The lawmaker said she hopes “targeted measures” pledged in Li’s government work report to the NPC deputies yesterday will lift these people out of poverty.
Li urged local governments to merge poverty alleviation resources to ensure assistance is better targeted.
Some NPC deputies said uncoordinated relief resources currently prevent impoverished families from receiving the full government assistance allocated.
“Relief funds are scattered among different district government departments with different conditions for distributing funds,” said Zhang. “As it’s difficult to meet all the conditions, the reality is that destitute families can’t receive all the funds,” she said.
According to the latest official statistics, just under 99 million people were living below the poverty line in China in 2012.
China’s poverty line is equivalent to less than US$1 a day — lower than the World Bank level of US$1.25.
Rural dwellers with an annual net income per capita of 2,300 yuan (US$337) or less are classified as poor.
However, the 99 million figure is based on a sampling survey — exposing the lack of a nationwide database.

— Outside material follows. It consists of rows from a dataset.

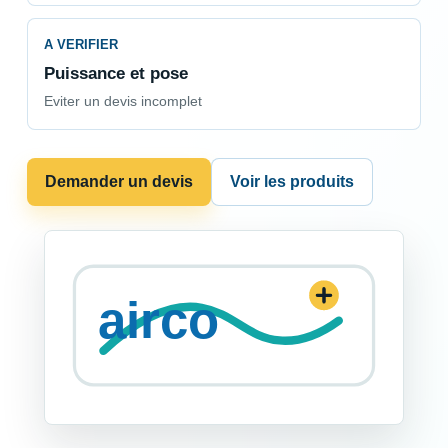
A VERIFIER
Puissance et pose
Eviter un devis incomplet
Demander un devis
Voir les produits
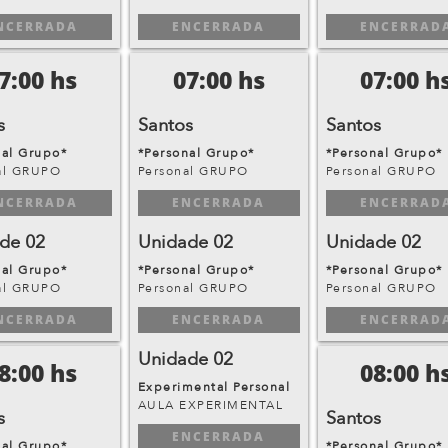
NCERRADA
ENCERRADA
ENCERRAD
7:00 hs
07:00 hs
07:00 h
s
Santos
Santos
nal Grupo*
*Personal Grupo*
*Personal Grupo*
al GRUPO
Personal GRUPO
Personal GRUPO
NCERRADA
ENCERRADA
ENCERRAD
de 02
Unidade 02
Unidade 02
nal Grupo*
*Personal Grupo*
*Personal Grupo*
al GRUPO
Personal GRUPO
Personal GRUPO
NCERRADA
ENCERRADA
ENCERRAD
Unidade 02
8:00 hs
08:00 h
Experimental Personal
AULA EXPERIMENTAL
s
Santos
ENCERRADA
nal Grupo*
*Personal Grupo*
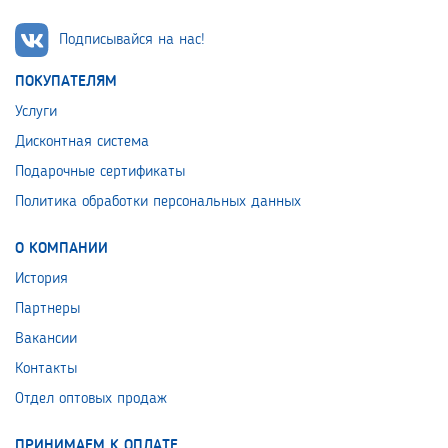
Подписывайся на нас!
ПОКУПАТЕЛЯМ
Услуги
Дисконтная система
Подарочные сертификаты
Политика обработки персональных данных
О КОМПАНИИ
История
Партнеры
Вакансии
Контакты
Отдел оптовых продаж
ПРИНИМАЕМ К ОПЛАТЕ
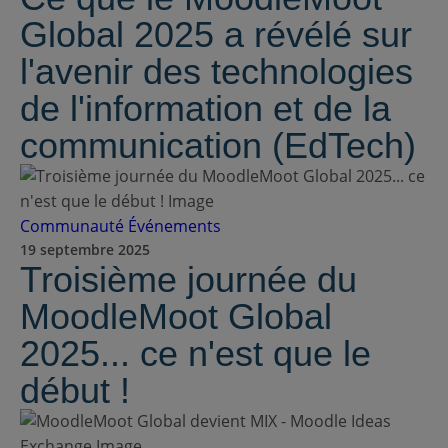
Global 2025 a révélé sur
l'avenir des technologies
de l'information et de la
communication (EdTech)
Communauté
Événements
19 septembre 2025
Troisième journée du
MoodleMoot Global
2025... ce n'est que le
début !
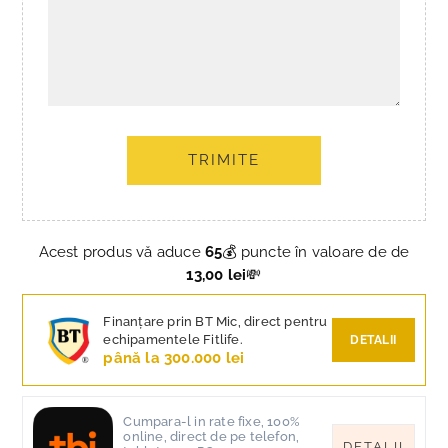
TRIMITE
Acest produs vă aduce
65
💰 puncte în valoare de de
13,00 lei
💸
Finanțare prin BT Mic, direct pentru
echipamentele Fitlife.
DETALII
până la 300.000 lei
Cumpara-l in rate fixe, 100%
online, direct de pe telefon,
DETALII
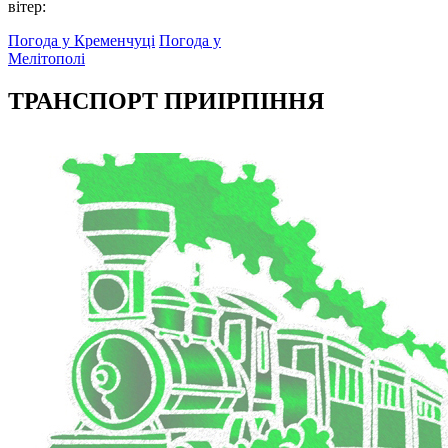
вітер:
Погода у Кременчуці
Погода у
Мелітополі
ТРАНСПОРТ ПРИІРПІННЯ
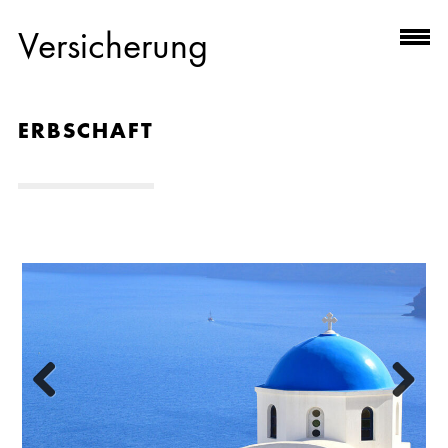
Versicherung
ERBSCHAFT
Previous
Next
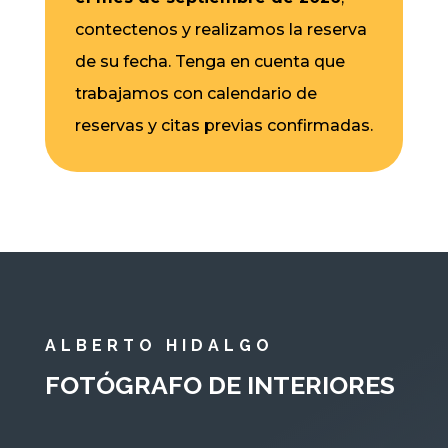
contectenos y realizamos la reserva
de su fecha. Tenga en cuenta que
trabajamos con calendario de
reservas y citas previas confirmadas.
ALBERTO HIDALGO
FOTÓGRAFO DE INTERIORES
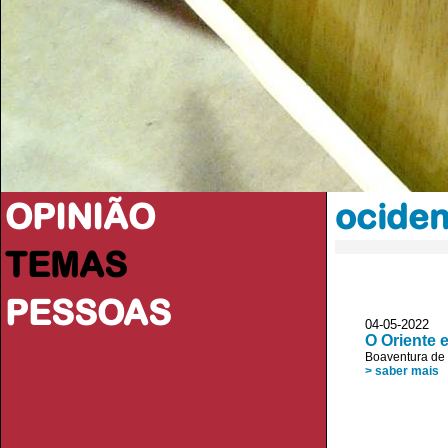
OPINIÃO
ociden
TEMAS
PESSOAS
04-05-2022 JL
O Oriente 
Boaventura de
> saber mais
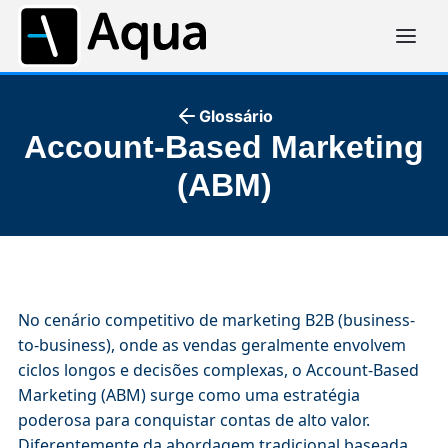
Glossário
Account-Based Marketing
(ABM)
No cenário competitivo de marketing B2B (business-
to-business), onde as vendas geralmente envolvem
ciclos longos e decisões complexas, o Account-Based
Marketing (ABM) surge como uma estratégia
poderosa para conquistar contas de alto valor.
Diferentemente da abordagem tradicional baseada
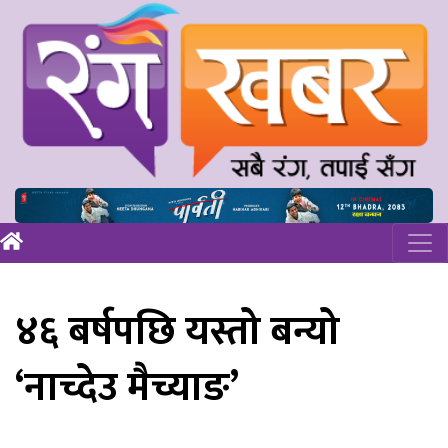
४६ बर्षपछि यस्तो बन्यो
‘नाच्देउ मैच्याङ’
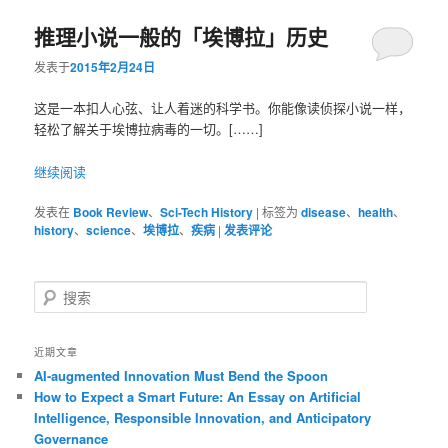
推理小说一般的「埃博拉」历史
容
容
发表于
2015年2月24日
区
区
这是一本扣人心弦、让人着迷的科学书。你能像读侦探小说一样，
域
域
轻松了解关于埃博拉病毒的一切。[……]
继续阅读
发表在
Book Review
、
Sci-Tech History
|
标签为
disease
、
health
、
history
、
science
、
埃博拉
、
疾病
|
发表评论
搜
索
近期文章
AI-augmented Innovation Must Bend the Spoon
How to Expect a Smart Future: An Essay on Artificial
Intelligence, Responsible Innovation, and Anticipatory
Governance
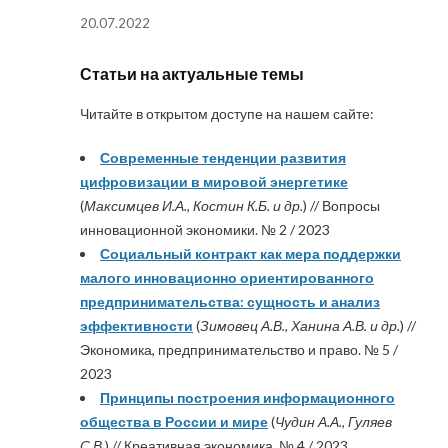
20.07.2022
Статьи на актуальные темы
Читайте в открытом доступе на нашем сайте:
Современные тенденции развития
цифровизации в мировой энергетике
(
Максимцев И.А., Костин К.Б. и др.
) // Вопросы
инновационной экономики. № 2 / 2023
Социальный контракт как мера поддержки
малого инновационно ориентированного
предпринимательства: сущность и анализ
эффективности
(
Зимовец А.В., Ханина А.В. и др.
) //
Экономика, предпринимательство и право. № 5 /
2023
Принципы построения информационного
общества в России и мире
(
Чудин А.А., Гуляев
С.В.
) // Креативная экономика. № 4 / 2023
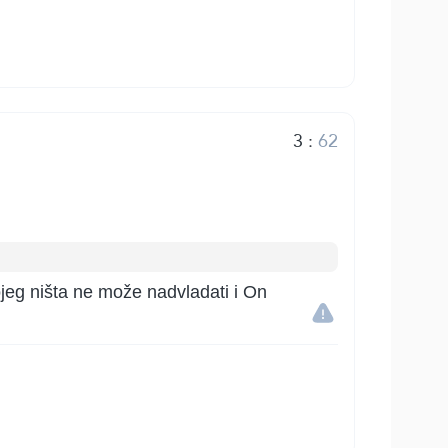
3
:
62
kojeg ništa ne može nadvladati i On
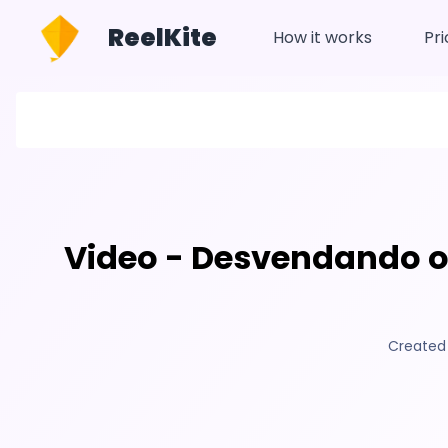
ReelKite
How it works
Pri
Video - Desvendando o
Created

Wang Guoliang, deputy director of a State Council group on poverty alleviation, said this year that efforts to fight poverty are hampered by not having precise figures.
Jin Chunmei, an NPC deputy and village party secretary from north China’s Hebei Province, said poor counties eligible for state poverty relief in some developed regions are in fact more prosperous than the most developed parts of poor counties elsewhere receiving assistance.
A mechanism should be set up to monitor the development of poor counties to review their eligibility for state poverty relief, Jin said.
Some 832 counties receive poverty relief and preferential policies in China. When introduced in 1986, the list featured 331 counties.
China’s number of poor was reduced by 16.5 million last year, and Li said in his report that the government will lift some 10 million people out of poverty this year.
“We will continue to fight poverty and prevent poverty from being passed on to future generations,” said Li.